Pois é bjr, tive a mesma sensação... além disso, nas fotos em preto e branco a impressão que tenho é que a vida no passado era pesada e extremamente sofrida, mas essas fotos coloridas me deram a sensação de uma vida bem mais leve e harmônica...
Muito interessante a influência desse trabalho sobre a maneira na qual podemos nos perder em julgamentos sobre aquilo que observamos!!

Cesar

Fotografias "sejas"? Não seriam "sujas"?

Cesar....sim, seriam "sujas". Erro meu. Até demorou para alguém comentar ;)

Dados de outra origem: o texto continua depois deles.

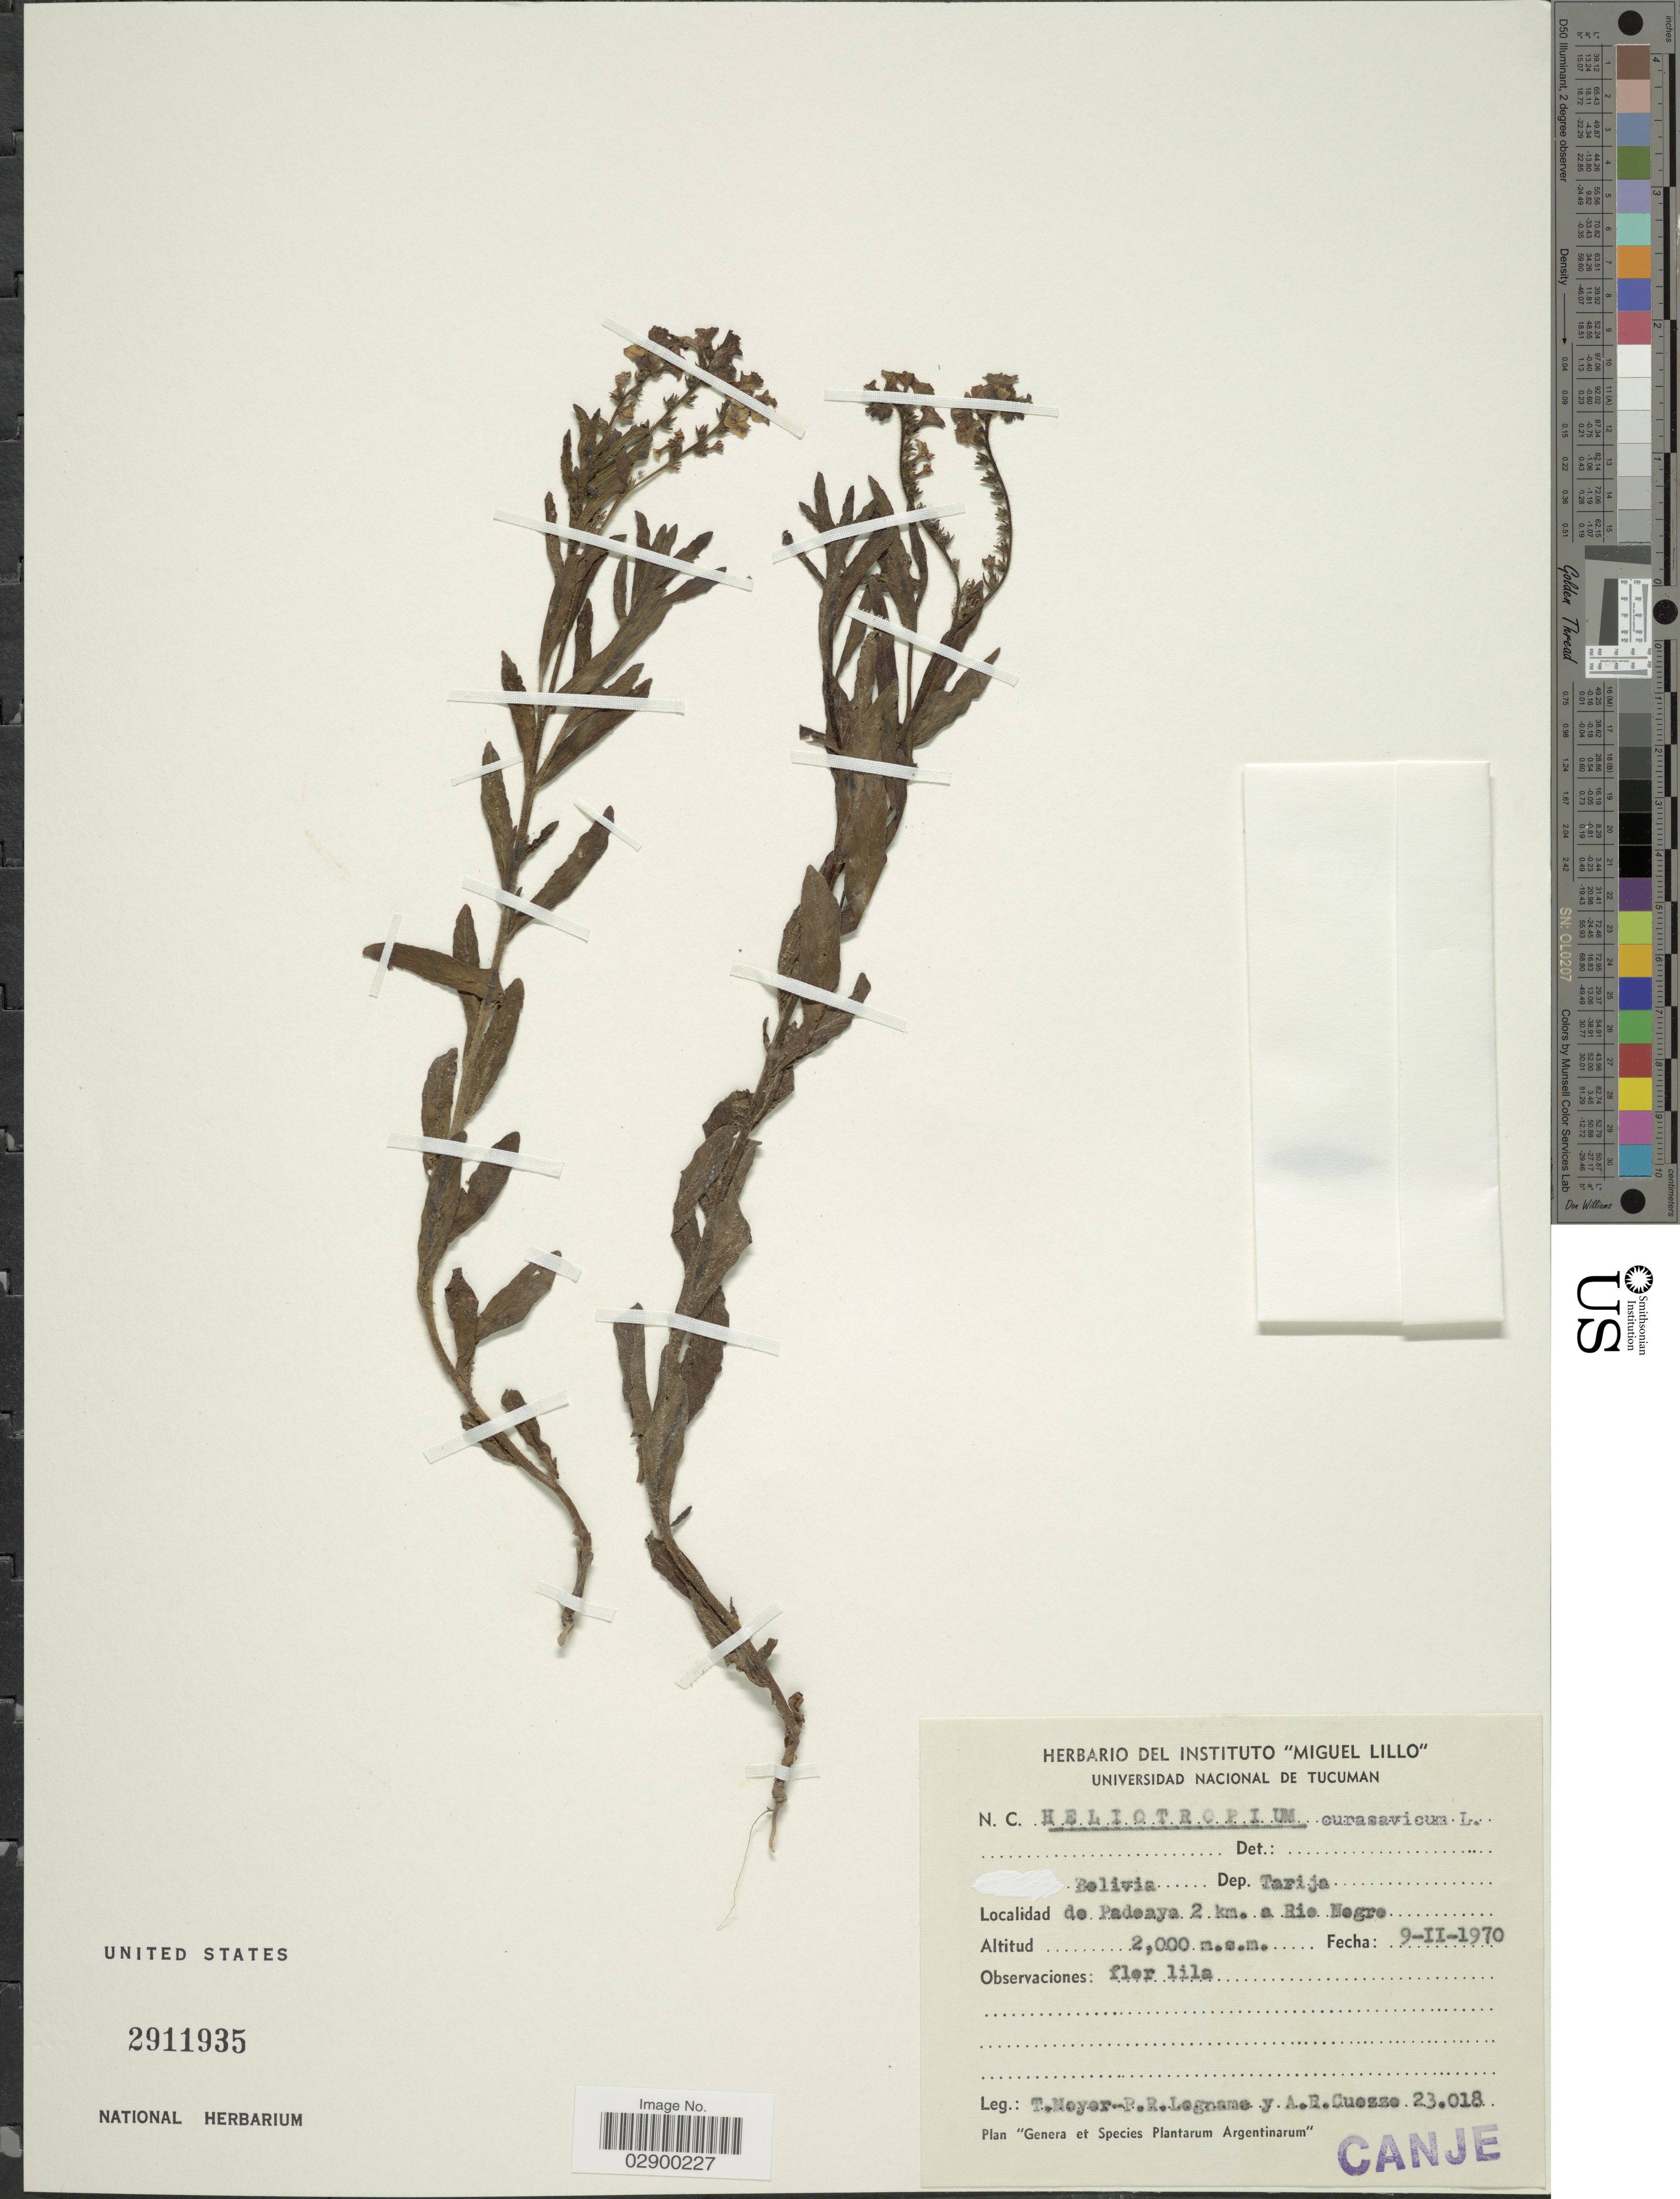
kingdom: Plantae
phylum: Tracheophyta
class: Magnoliopsida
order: Boraginales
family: Heliotropiaceae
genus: Heliotropium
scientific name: Heliotropium curassavicum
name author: L.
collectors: T. Meyer, P. R. Legname & A. Cuezzo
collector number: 23018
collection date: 1970-02-09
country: Bolivia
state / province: Tarija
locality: Dep. Tarija, de Padeaya 2 km. a Rio Negro.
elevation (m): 2000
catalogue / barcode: US 2911935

Que lindas! E veio bem a calhar pro meu projeto de pesquisa ;)

Eliana Ribeiro

Agradeço a articulista pelo texto claro e leve de um assunto que não pertence à rotina de muita gente, mas que acaba interessando a todos, mesmo os que não estão familiarizados com o gênero fotografias. As fotos são magníficas e nos impulsionam a ler o texto. Parabéns!

vania

Texto rico de informações mas com um toque impressionante de sensibilidade..... SENSACIONAL

Louis

Parabéns, Rejane. Foram artigos como este que me tornaram frequentador assíduo do Obvious. Já estava sentindo falta de artigos com essa qualidade. :)

Ana Ferreira

Fantasticas fotos! É uma pena que nao haja registos fotograficos coloridos em quantidade, pois a cor é um elemento expressivo mto importante e mais que isso, simbolo de cultura tradicional. è uma pena perder-se isso...

Magnífico muito obrigado rejane borges seu artigo é simplesmente magnífico, muito obrigado por esse presente.

Luiza Lopes

Estas fotografias tem o encanto mistico muito próprio,(segundo a minha opinião), daquela região
Infelizmente continuão os contrastes é uma zona muito desfavorecida. O contraste entre as cores da natureza e os tecidos das roupas fazem com que se tornem encantadoras,magnificas. E até aquelas camponesas, tem ummmmm ar de inocência.
Adorei.

Tarcisio

Bonitas imagens de uma nação onde se pode extrair, da miséria e da ostentação (do czarismo ao "marxismo") uma aprimorada e curiosa estétca. Hoje, vê-se uma nação rastejando para sair da decadência em que mergulhou.

larissa

achei sensacional!
fiquei contente por ter voltado ao obvious depois de um tempo e ter me deparado com um artigo tão interessante.

Nelson Fernandes

Nossa!!! Absolutamente fantástico. Na minha memória o passado é em preto e branco e acelerado. São imagens que mudaram a percepção do passado.